We can take our counter code from above and modify it slightly:
int click(void){
int p=len-1;
while(p>=0) {
counter[p]++;
if(counter[p]>=(len-p)) {
counter[p]=0;
p--;
} else {
p=-2;
}
}
return(p+1);
}
To build a permutation from our counter, we start with the original string, and then perform the swaps:
int len=4;
char *pstring="ABCD"
char perm[len+1];
int counter[len]={0};
int click(void);
void buildperm(void) {
int i;
char c;
/* Populate the string from original */
for(i=0;i<len;i++) perm[i]=pstring[i];
for(i=0;i<len;i++) if(counter[i]>0) {
c =perm[i];
perm[i] =perm[i+counter[i]];
perm[i+counter[i]]=c;
}
}
If counter[i]=0, then it would swap with itself – counter[i+0]. For counter[i]>0, counter becomes the offset to the right – i+counter[i].

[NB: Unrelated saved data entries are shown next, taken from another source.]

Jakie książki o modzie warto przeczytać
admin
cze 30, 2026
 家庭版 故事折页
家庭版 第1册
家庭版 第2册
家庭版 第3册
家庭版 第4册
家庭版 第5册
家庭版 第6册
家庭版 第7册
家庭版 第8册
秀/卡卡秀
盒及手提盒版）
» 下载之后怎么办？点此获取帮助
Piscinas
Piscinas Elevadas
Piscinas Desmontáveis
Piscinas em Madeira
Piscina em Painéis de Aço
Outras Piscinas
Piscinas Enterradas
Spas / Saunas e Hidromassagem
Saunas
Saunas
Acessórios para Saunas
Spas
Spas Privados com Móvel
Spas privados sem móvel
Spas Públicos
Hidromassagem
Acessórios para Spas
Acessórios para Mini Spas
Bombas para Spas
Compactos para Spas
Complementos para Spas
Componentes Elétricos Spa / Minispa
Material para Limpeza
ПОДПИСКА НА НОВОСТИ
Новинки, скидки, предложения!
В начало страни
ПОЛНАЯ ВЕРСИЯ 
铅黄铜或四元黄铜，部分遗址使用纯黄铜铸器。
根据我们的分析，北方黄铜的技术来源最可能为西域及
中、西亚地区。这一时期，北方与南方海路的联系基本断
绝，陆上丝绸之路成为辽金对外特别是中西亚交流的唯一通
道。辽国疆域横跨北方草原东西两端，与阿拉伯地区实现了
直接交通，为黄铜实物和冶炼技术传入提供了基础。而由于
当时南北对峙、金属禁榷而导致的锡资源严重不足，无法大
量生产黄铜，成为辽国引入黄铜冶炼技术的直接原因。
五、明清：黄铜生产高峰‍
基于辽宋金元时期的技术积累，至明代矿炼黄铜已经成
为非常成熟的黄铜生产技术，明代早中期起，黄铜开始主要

Now, from our main program, we can call ‘click’ to increment the counter, and ‘buildperm’ to build a valid permutation from a given counter value.
Putting it All Together
Here is the final version:
#include <stdio.h> #include <stdlib.h> #include <string.h> /* -- Permutation String -- */ static char *pstring="ABCD"; /* -- Declare functions used later -- */ void perminit(char *s); /* Initialize the poly counter array */ int permtick(void); /* Advance to the next permutation */ void buildperm(char *s); /* Build current permutation from poly */ /* -- Global Variables -- */ char *perm, *poly; int plen; /* -- -- MAIN -- -- */ void main(void){ /* Main code */ printf("String: %s, %d chars\n\n",pstring,strlen(pstring)); /* Initialize the poly counter */ perminit(pstring); do { /* Build current permutation from poly */ buildperm(pstring); printf("Print from main loop: %s\n",perm); /* Do some real work */ /* The stack is lightweight because the entire /* state is held in poly, and there is no need /* for the function callback nonsense */ /* Permtick advances poly to the next permutation /* and returns 0 when there are none left */ } while(permtick()); } void perminit(char *s) { /* We have moved the init code to an init function, /* where it truly belongs */ plen=strlen(s); perm=(char *)malloc((plen+1)*sizeof(char)); perm[plen]=0; poly=(char *)malloc((plen+1)*sizeof(char)); /* poly is a byte array that we are going to use as a big counter */ int p; for(p=0;p<plen;p++) poly[p]=0; } int permtick(void) { /* Each time we call permtick, it increments our poly counter */ int ret=-1; /* Return True by default */ int p=plen-2; /* Start at 2nd to last position */ while( p >= 0 ) { /* Increment poly digit */ poly[p]++; /* If poly digit exceeds plen-p, move to /* the next digit and loop */ if(poly[p]>=(plen-p)) { poly[p]=0; p--; /* FYI - this is why poly[plen-1] is always 0: /* That's it's maximum value, which is why we /* start at plen-2 */ } else { p=-2; /* Done looping */ } } /* All permutations have been calculated and p=-1 */ if(p==-1) ret=0; return(ret); } void buildperm(char *s) { /* Build a permutation from the poly counter */ char c; int i; /* Start with a fresh copy of the string */ for(i=0;i<plen;i++) perm[i]=s[i]; /* Swap digits based on each poly digit */ /* if poly[i]>0 then swap with the (i+nth) digit */ for(i=0;i<(plen-1);i++) if(poly[i]>0) { c =perm[i]; perm[i] =perm[i+poly[i]]; perm[i+poly[i]]=c; } }
Now, we have fairly modular code without the need for recursion nor callbacks, that we could use for almost anything.
By changing the data types of poly and perm, and with a few code changes, you could enumerate much larger sets, and not necessarily strings. perm[i] simply becomes an index in to an array of things: thing[perm[i]]
For example:
int *pstring={1, 2, 3} int *perm, plen char *thing={"Apple", "Banana", "Orange"} ... buildperm(pstring) for(i=0;i<plen;i++) printf("%s ",thing[perm[i]]); ...
All of the other logic remains the same.
Conclusion
Always avoid recursion. It’s slow and expensive.
Here, we’ve reviewed a way to enumerate permutations while keeping your code agile and flexible.
If you made it this far, thanks for hanging in there! I hope this helps you out!